There are some common threads, and all of them can be applied to any marketing activity. Because let’s face it – these days, all politics is marketing. And here are some of the takeaways I’ve noted from the political shenanigans of the past few months and years:
- Change is easy to sell, especially when it’s untested. So when Emmanuel Macron swept to power on a wave of popular enthusiasm, he promised a third way, breaking free from the eternal left-right choice that had confronted voters for decades. And when Leave campaigners talked about life outside the EU, the prospect seemed appealing to a large swathe of people who’d never known anything else.

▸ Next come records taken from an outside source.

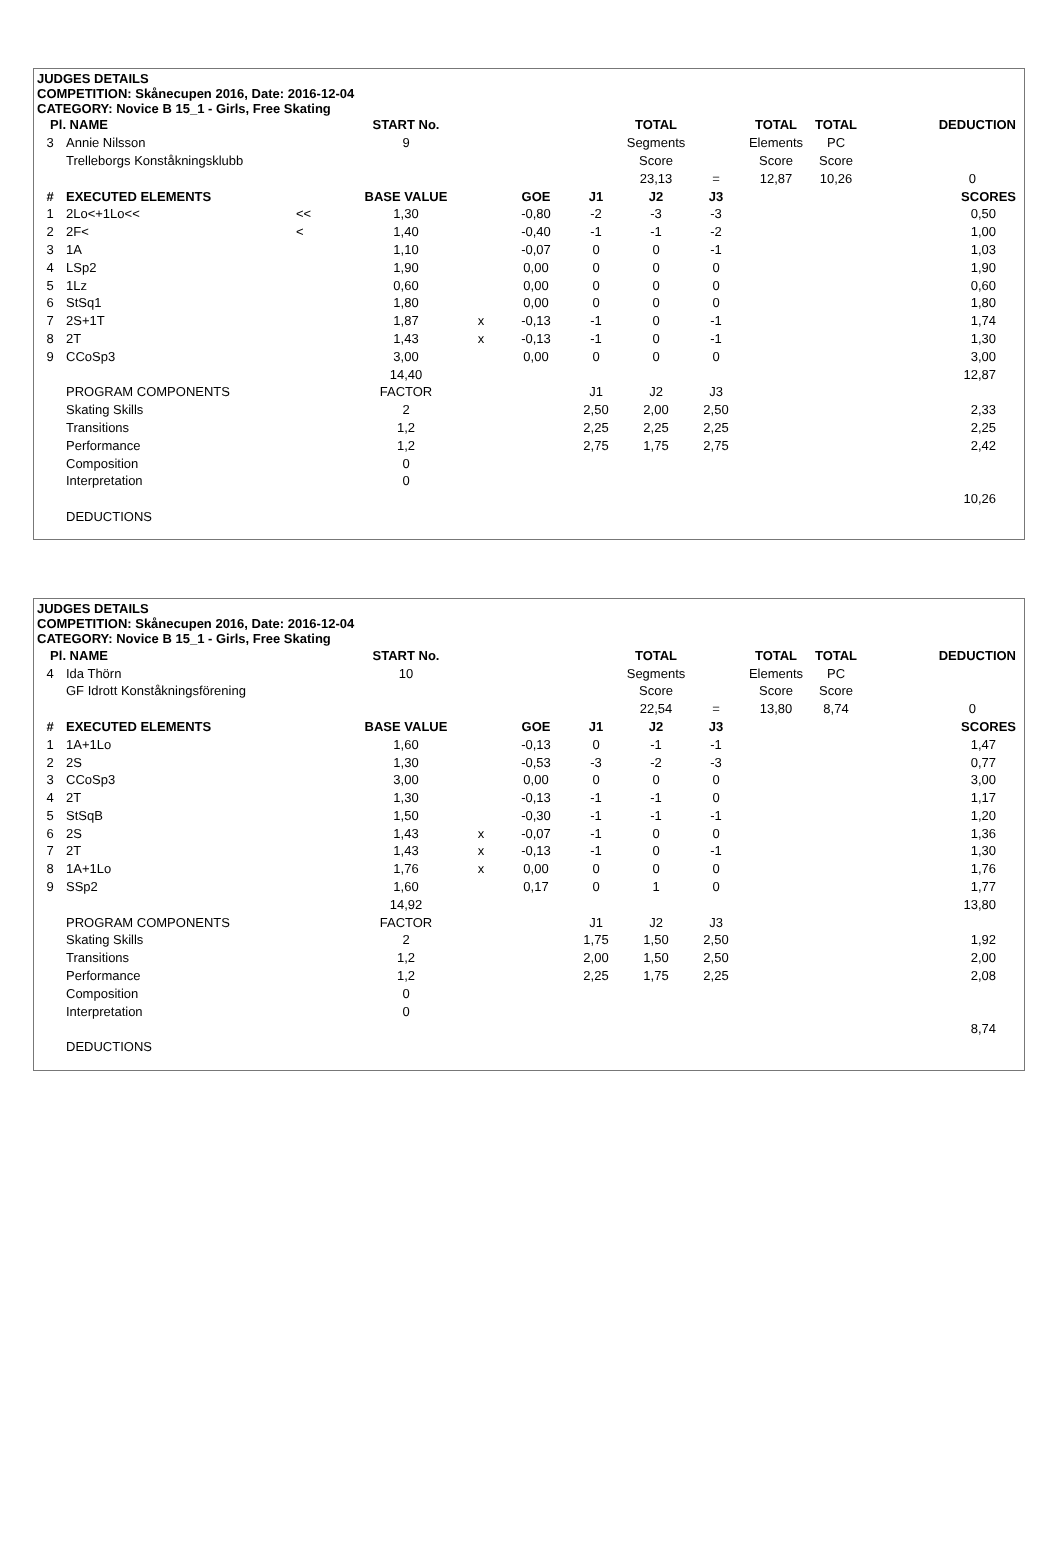JUDGES DETAILS
COMPETITION: Skånecupen 2016, Date: 2016-12-04
CATEGORY: Novice B 15_1 - Girls, Free Skating
| Pl. | NAME | | START No. | | | | TOTAL | | TOTAL | TOTAL | DEDUCTION | |
| 3 | Annie Nilsson | | 9 | | | | Segments | | Elements | PC | | |
| | Trelleborgs Konståkningsklubb | | | | | | Score | | Score | Score | | |
| | | | | | | | 23,13 | = | 12,87 | 10,26 | 0 | |
| # | EXECUTED ELEMENTS | | BASE VALUE | | GOE | J1 | J2 | J3 | | | SCORES | |
| 1 | 2Lo<+1Lo<< | << | 1,30 | | -0,80 | -2 | -3 | -3 | | | 0,50 | |
| 2 | 2F< | < | 1,40 | | -0,40 | -1 | -1 | -2 | | | 1,00 | |
| 3 | 1A | | 1,10 | | -0,07 | 0 | 0 | -1 | | | 1,03 | |
| 4 | LSp2 | | 1,90 | | 0,00 | 0 | 0 | 0 | | | 1,90 | |
| 5 | 1Lz | | 0,60 | | 0,00 | 0 | 0 | 0 | | | 0,60 | |
| 6 | StSq1 | | 1,80 | | 0,00 | 0 | 0 | 0 | | | 1,80 | |
| 7 | 2S+1T | | 1,87 | x | -0,13 | -1 | 0 | -1 | | | 1,74 | |
| 8 | 2T | | 1,43 | x | -0,13 | -1 | 0 | -1 | | | 1,30 | |
| 9 | CCoSp3 | | 3,00 | | 0,00 | 0 | 0 | 0 | | | 3,00 | |
| | | | 14,40 | | | | | | | | 12,87 | |
| | PROGRAM COMPONENTS | | FACTOR | | | J1 | J2 | J3 | | | | |
| | Skating Skills | | 2 | | | 2,50 | 2,00 | 2,50 | | | 2,33 | |
| | Transitions | | 1,2 | | | 2,25 | 2,25 | 2,25 | | | 2,25 | |
| | Performance | | 1,2 | | | 2,75 | 1,75 | 2,75 | | | 2,42 | |
| | Composition | | 0 | | | | | | | | | |
| | Interpretation | | 0 | | | | | | | | | |
| | | | | | | | | | | | 10,26 | |
| | DEDUCTIONS | | | | | | | | | | | |
JUDGES DETAILS
COMPETITION: Skånecupen 2016, Date: 2016-12-04
CATEGORY: Novice B 15_1 - Girls, Free Skating
| Pl. | NAME | | START No. | | | | TOTAL | | TOTAL | TOTAL | DEDUCTION | |
| 4 | Ida Thörn | | 10 | | | | Segments | | Elements | PC | | |
| | GF Idrott Konståkningsförening | | | | | | Score | | Score | Score | | |
| | | | | | | | 22,54 | = | 13,80 | 8,74 | 0 | |
| # | EXECUTED ELEMENTS | | BASE VALUE | | GOE | J1 | J2 | J3 | | | SCORES | |
| 1 | 1A+1Lo | | 1,60 | | -0,13 | 0 | -1 | -1 | | | 1,47 | |
| 2 | 2S | | 1,30 | | -0,53 | -3 | -2 | -3 | | | 0,77 | |
| 3 | CCoSp3 | | 3,00 | | 0,00 | 0 | 0 | 0 | | | 3,00 | |
| 4 | 2T | | 1,30 | | -0,13 | -1 | -1 | 0 | | | 1,17 | |
| 5 | StSqB | | 1,50 | | -0,30 | -1 | -1 | -1 | | | 1,20 | |
| 6 | 2S | | 1,43 | x | -0,07 | -1 | 0 | 0 | | | 1,36 | |
| 7 | 2T | | 1,43 | x | -0,13 | -1 | 0 | -1 | | | 1,30 | |
| 8 | 1A+1Lo | | 1,76 | x | 0,00 | 0 | 0 | 0 | | | 1,76 | |
| 9 | SSp2 | | 1,60 | | 0,17 | 0 | 1 | 0 | | | 1,77 | |
| | | | 14,92 | | | | | | | | 13,80 | |
| | PROGRAM COMPONENTS | | FACTOR | | | J1 | J2 | J3 | | | | |
| | Skating Skills | | 2 | | | 1,75 | 1,50 | 2,50 | | | 1,92 | |
| | Transitions | | 1,2 | | | 2,00 | 1,50 | 2,50 | | | 2,00 | |
| | Performance | | 1,2 | | | 2,25 | 1,75 | 2,25 | | | 2,08 | |
| | Composition | | 0 | | | | | | | | | |
| | Interpretation | | 0 | | | | | | | | | |
| | | | | | | | | | | | 8,74 | |
| | DEDUCTIONS | | | | | | | | | | | |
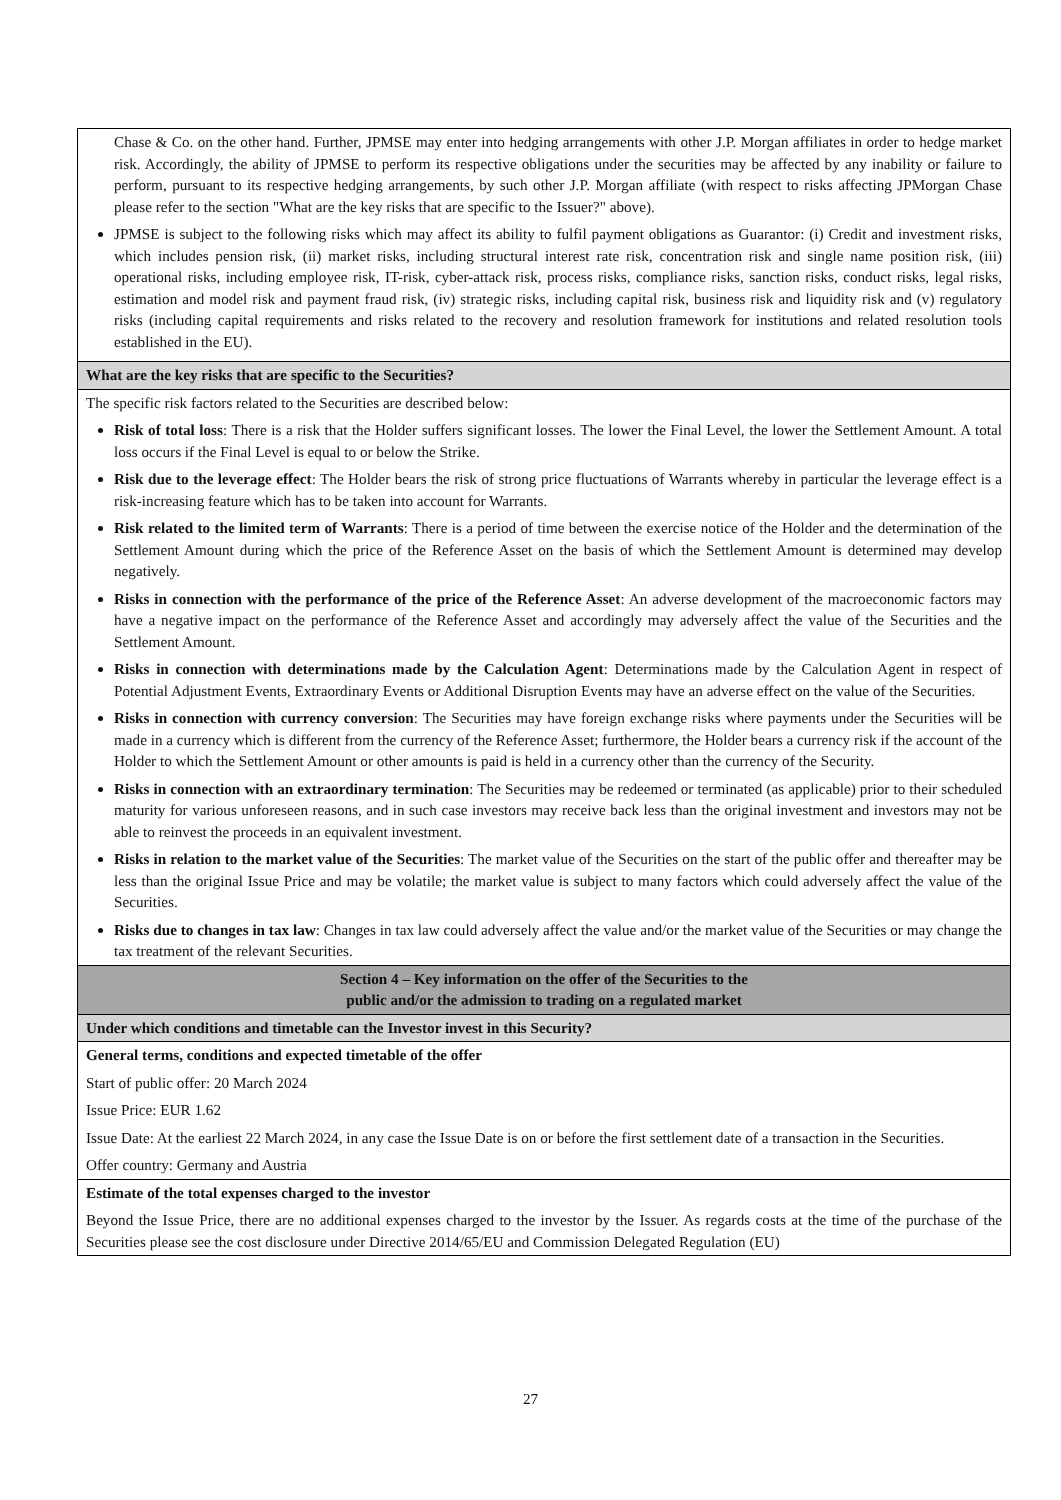| Chase & Co. on the other hand. Further, JPMSE may enter into hedging arrangements with other J.P. Morgan affiliates in order to hedge market risk. Accordingly, the ability of JPMSE to perform its respective obligations under the securities may be affected by any inability or failure to perform, pursuant to its respective hedging arrangements, by such other J.P. Morgan affiliate (with respect to risks affecting JPMorgan Chase please refer to the section "What are the key risks that are specific to the Issuer?" above). JPMSE is subject to the following risks which may affect its ability to fulfil payment obligations as Guarantor: (i) Credit and investment risks, which includes pension risk, (ii) market risks, including structural interest rate risk, concentration risk and single name position risk, (iii) operational risks, including employee risk, IT-risk, cyber-attack risk, process risks, compliance risks, sanction risks, conduct risks, legal risks, estimation and model risk and payment fraud risk, (iv) strategic risks, including capital risk, business risk and liquidity risk and (v) regulatory risks (including capital requirements and risks related to the recovery and resolution framework for institutions and related resolution tools established in the EU). |
| What are the key risks that are specific to the Securities? |
| The specific risk factors related to the Securities are described below: Risk of total loss : There is a risk that the Holder suffers significant losses. The lower the Final Level, the lower the Settlement Amount. A total loss occurs if the Final Level is equal to or below the Strike. Risk due to the leverage effect : The Holder bears the risk of strong price fluctuations of Warrants whereby in particular the leverage effect is a risk-increasing feature which has to be taken into account for Warrants. Risk related to the limited term of Warrants : There is a period of time between the exercise notice of the Holder and the determination of the Settlement Amount during which the price of the Reference Asset on the basis of which the Settlement Amount is determined may develop negatively. Risks in connection with the performance of the price of the Reference Asset : An adverse development of the macroeconomic factors may have a negative impact on the performance of the Reference Asset and accordingly may adversely affect the value of the Securities and the Settlement Amount. Risks in connection with determinations made by the Calculation Agent : Determinations made by the Calculation Agent in respect of Potential Adjustment Events, Extraordinary Events or Additional Disruption Events may have an adverse effect on the value of the Securities. Risks in connection with currency conversion : The Securities may have foreign exchange risks where payments under the Securities will be made in a currency which is different from the currency of the Reference Asset; furthermore, the Holder bears a currency risk if the account of the Holder to which the Settlement Amount or other amounts is paid is held in a currency other than the currency of the Security. Risks in connection with an extraordinary termination : The Securities may be redeemed or terminated (as applicable) prior to their scheduled maturity for various unforeseen reasons, and in such case investors may receive back less than the original investment and investors may not be able to reinvest the proceeds in an equivalent investment. Risks in relation to the market value of the Securities : The market value of the Securities on the start of the public offer and thereafter may be less than the original Issue Price and may be volatile; the market value is subject to many factors which could adversely affect the value of the Securities. Risks due to changes in tax law : Changes in tax law could adversely affect the value and/or the market value of the Securities or may change the tax treatment of the relevant Securities. |
| Section 4 – Key information on the offer of the Securities to the public and/or the admission to trading on a regulated market |
| Under which conditions and timetable can the Investor invest in this Security? |
| General terms, conditions and expected timetable of the offer Start of public offer: 20 March 2024 Issue Price: EUR 1.62 Issue Date: At the earliest 22 March 2024, in any case the Issue Date is on or before the first settlement date of a transaction in the Securities. Offer country: Germany and Austria |
| Estimate of the total expenses charged to the investor Beyond the Issue Price, there are no additional expenses charged to the investor by the Issuer. As regards costs at the time of the purchase of the Securities please see the cost disclosure under Directive 2014/65/EU and Commission Delegated Regulation (EU) |
27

- Sooner or later, reality bites. It happened in France, and it’s happening here in the UK now. The promise of a bright new Gallic dawn has very quickly been superseded by a them vs. us confrontation that looks very much like every other standoff under previous governments. And in the UK, the practical difficulty of unpicking 45 years of coexistence is beginning to look almost insurmountable.
- Simple messages gain traction. So when you promise that you’re going to take back control or deliver a jobs-first Brexit, people can get their head around it. The will of the people is another simple concept, until you start unpacking it and see that not all the people want the same thing. The People’s Vote is the latest killer message, but dig a little deeper and you see that most proponents can’t actually say what the people would be voting for. Would it be a re-run of the 2016 referendum? May’s deal or no deal? Stay in the EU or leave in any of several ways (which would split the leave vote)?
- Detail can be dangerous. Jeremy Corbyn doesn’t appear to have a plan at the moment, apart from toppling the Tories and provoking a general election. Whenever the Maybot (as she’s unkindly branded in the press) tries to pin him down, he dodges the question. The reason isn’t hard to see: the devil is always in the detail, and sometimes, less is more. Because more is never more: it’s usually simply too much. “Of course I haven’t read it,” said one politician recently of the 585-page EU withdrawal agreement. Really? If our elected representatives don’t do detail, how can we be expected to?
- People don’t make rational choices, but emotional ones. This why simple messages and pared-down detail actually work. Because faced with a complicated choice with endless permutations (EEA? WTO? EFTA? Freedom of movement? Single market? Customs union?) people fall back on instinct. And that’s largely based on emotion and storytelling. How do I feel? What sort of person am I, and what values do I have? What’s the ‘right thing to do’? (That one is particularly subjective, though we humans all like to think it’s objective.) So whether you’re marketing a third way or a new beginning, it’s best to appeal to people’s emotions.
- Fatigue can very quickly set in. This is why they always say that new leaders should get as much as possible done in their first 100 days in office. Benefitting from the honeymoon period, they can push through legislation, make sweeping changes (not necessarily the ones they promised, though) and upset the established order. Once the initial euphoria passes, that’s much more difficult. Italy’s populist (another much-used and much-abused term) government has discovered the harsh reality that ‘to govern is to choose’ as they’re faced with some difficult choices. Ditto for don’t-call-me-Manu, who’s looking increasingly beleaguered in the gilded splendour of the Elysée Palace.
As the political world is turned upside down by endless change, it’s instructive to see how some of the best communications professionals public money can buy are managing the message and controlling the conversation. Or more often than not, going into damage-control mode to limit the negative consequences.
For us marketers, there are lessons to be learned. Because there, but for the grace of the ballot box, go we.
Have a very Merry Christmas.
As for a Happy New Year, I think it’s a bit early to say if that’s a realistic wish. But we live in hope.